Com Walter Salles Jr e seu filme Central do Brasil, o cinema brasileiro ganhou novo reconhecimento internacional, conquistando o Urso de Prata, no Festival de Berlim de 1998, e sendo indicado ao Oscar de Melhor Filme Estrangeiro em 1999, e sua atriz principal, Fernanda Montenegro, ao de Melhor Atriz. Em parceria com Daniela Thomas, Salles faria, em seguida, O Primeiro Dia, que grandes elogios da crítica européia recebeu em 1999, para em 2001 bisar o êxito de Central do Brasil com outra obra solo: Abril Despedaçado, adaptação ao sertão do Nordeste brasileiro do romance homônimo do albanês Ismail Kadare. Jorge Furtado, por sua vez, estrearia no longa em 2002, abordando as angústias da adolescência com uma narrativa ágil e diálogos inteligentes, em Houve Uma Vez Dois Verões.

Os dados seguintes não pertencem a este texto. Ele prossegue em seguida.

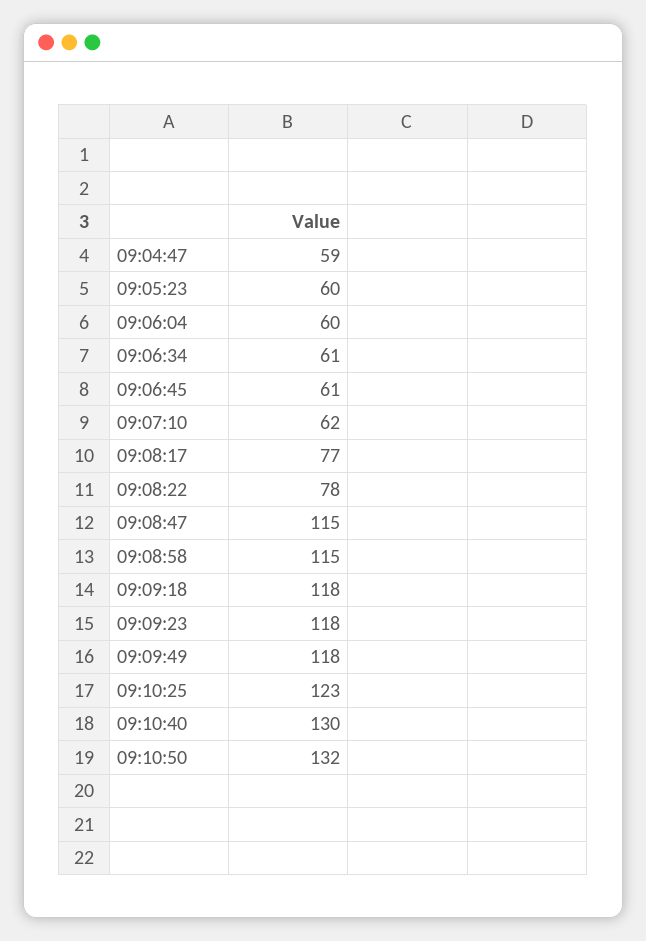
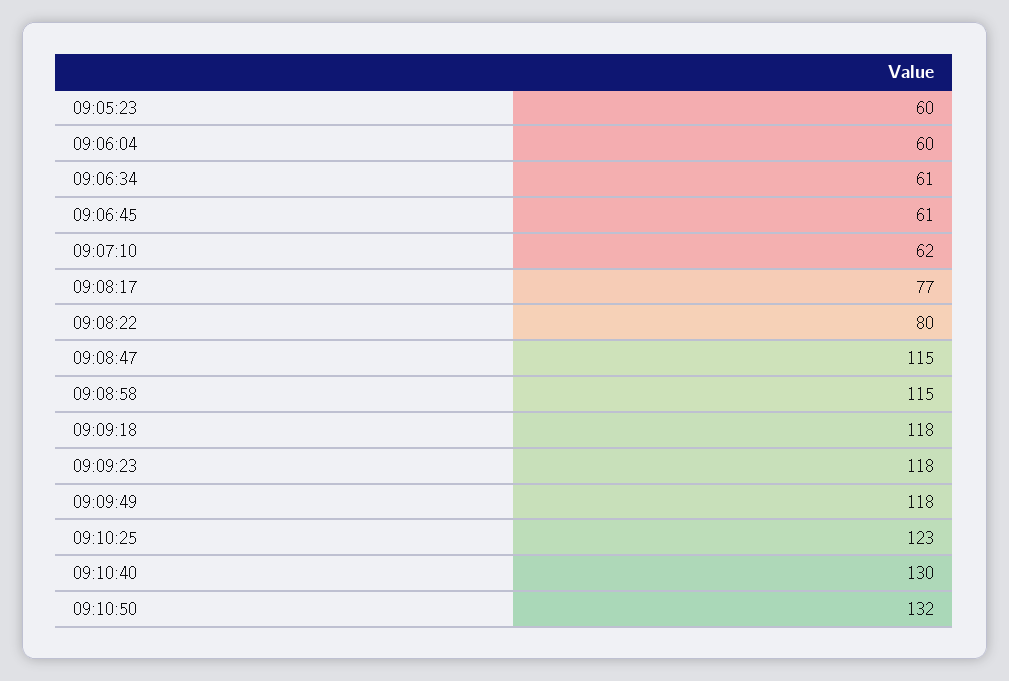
  {
-   "09:04:47": 59,
    "09:05:23": 60,
    "09:06:04": 60,
    "09:06:34": 61,
    "09:06:45": 61,
    "09:07:10": 62,
    "09:08:17": 77,
-   "09:08:22": 78,
+   "09:08:22": 80,
    "09:08:47": 115,
    "09:08:58": 115,
    "09:09:18": 118,
    "09:09:23": 118,
    "09:09:49": 118,
    "09:10:25": 123,
    "09:10:40": 130,
    "09:10:50": 132
  }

A virada do século foi marcada, ainda, por produções de orçamentos elevados, em geral adaptadas de obras literárias ou baseadas em acontecimentos históricos marcantes, estreladas por astros da televisão e não raro voltadas também para o mercado internacional, como Orfeu (de Carlos Diegues), A Partilha (de Daniel Filho), O Xangô de Baker Street (de Miguel Faria Jr.), Amélia (de Ana Carolina) e Mauá (de Sérgio Rezende). Mas o que afinal predominou foram as produções de porte médio, afinadas com a comédia urbana (Bossa Nova, de Bruno Barreto; Amores Possíveis, de Sandra Werneck), a comédia rural (Eu, Tu, Eles, de Andrucha Waddington) e o thriller de periferia (Um Céu de Estrelas, de Tata Amaral; Os Matadores e Ação Entre Amigos, ambos de Beto Brant).

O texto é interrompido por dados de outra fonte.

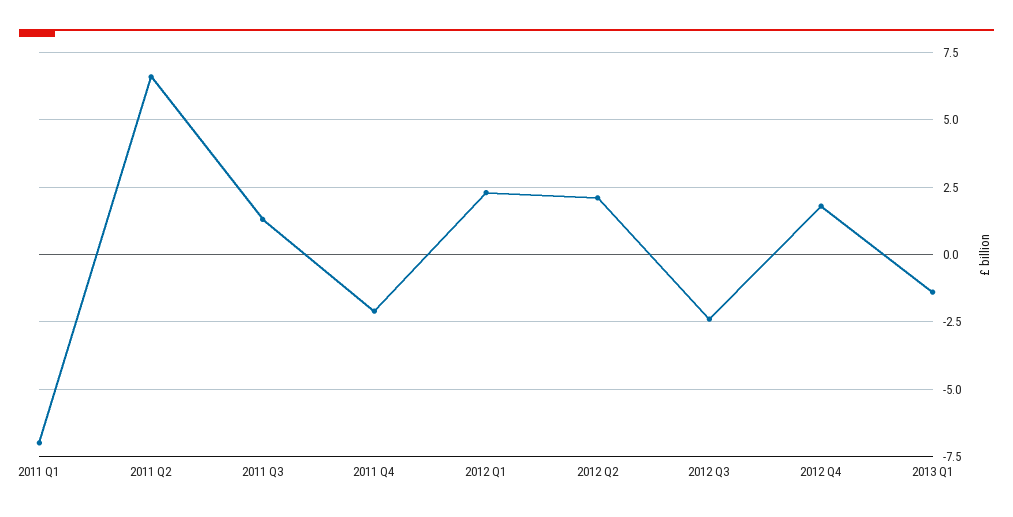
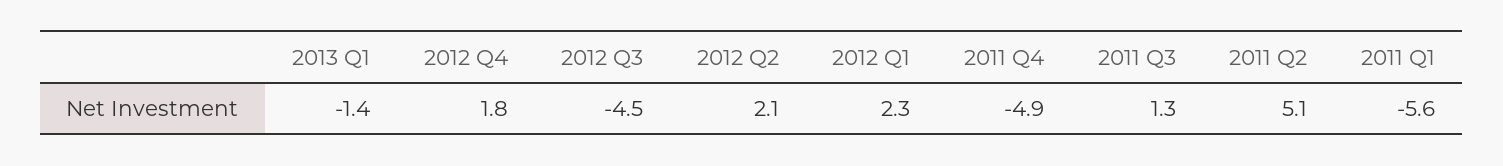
  {
-   "2011 Q1": -7,
+   "2011 Q1": -5.6,
-   "2011 Q2": 6.5,
+   "2011 Q2": 5.1,
    "2011 Q3": 1.3,
-   "2011 Q4": -2,
+   "2011 Q4": -4.9,
    "2012 Q1": 2.3,
    "2012 Q2": 2.1,
-   "2012 Q3": -2.5,
+   "2012 Q3": -4.5,
    "2012 Q4": 1.8,
    "2013 Q1": -1.4
  }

Estimulados pela retomada da produção, veteranos como Paulo César Saraceni (O Viajante), Ruy Guerra (O Estorvo), Domingos de Oliveira (Amores) e Xavier de Oliveira (Adágio ao Sol), voltaram à ativa, e em outros centros, fora do eixo Rio-São Paulo, jovens cineastas se atiraram à aventura de fazer filmes com entusiasmo fora do comum. A dupla Paulo Caldas-Lírio Ferreira restaurou, a partir de Recife, a velha saga dos cangaceiros, revista por outro ângulo, em Baile Perfumado. No Rio Grande do Sul, o escritor Tabajara Ruas co-dirigiu com Beto Souza um épico intimista sobre um general que lutou nas guerras dos Farrapos e do Paraguai, intitulado Netto Perde Sua Alma .

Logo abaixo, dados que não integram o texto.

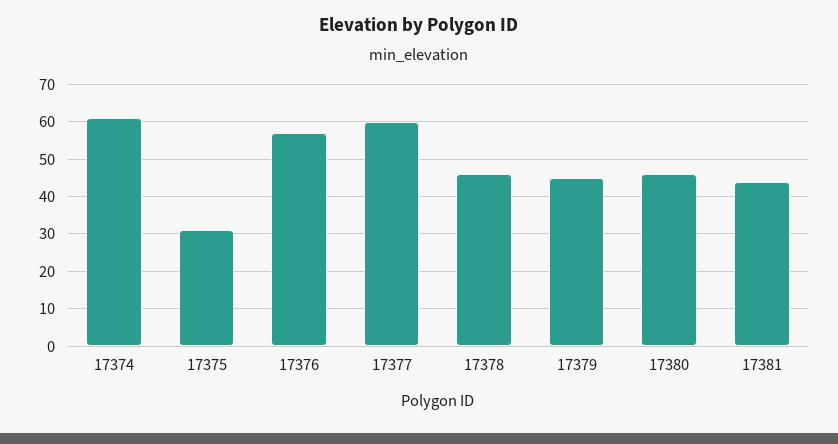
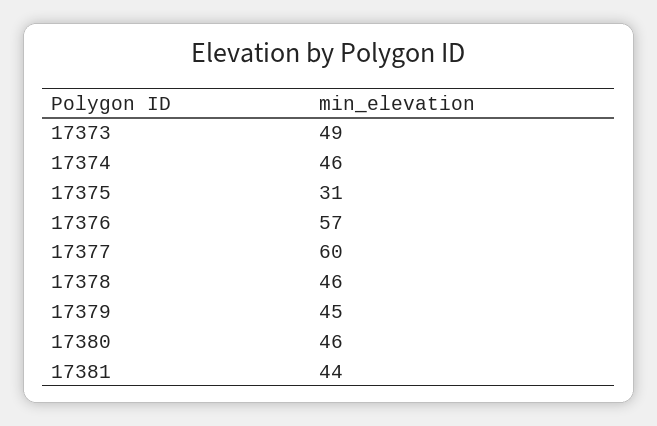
  {
-   "17374": 60,
+   "17374": 46,
    "17375": 31,
    "17376": 57,
    "17377": 60,
    "17378": 46,
    "17379": 45,
    "17380": 46,
-   "17381": 44
+   "17381": 44,
+   "17373": 49
  }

A despeito do fascínio provocado pela rigorosa transcriação que Luiz Fernando Carvalho fez do texto literário de Raduan Nassar, Lavoura Arcaica, nos dois primeiros anos do novo milênio, os filmes brasileiros de maior impacto junto ao público e à crítica foram, justamente, aqueles que ousaram abordar de frente as mazelas sociais que há tempos mais corroem a sociedade brasileira: o tráfico de drogas, a guerra civil não declarada nas grandes cidades, o fanatismo religioso. O segundo século do cinema brasileiro começou cheirando a pólvora e sangue, a suor e vela, e seus títulos de honra, por enquanto, são Cidade de Deus, de Fernando Meirelles e Kátia Lund; Notícias de uma Guerra Particular, documentário de João Moreira Salles; e os dois documentários (Babilônia 2000 e Santo Forte) que Eduardo Coutinho rodou com a mesma maestria que fez de Cabra Marcado Para Morrer (1984) um clássico do gênero.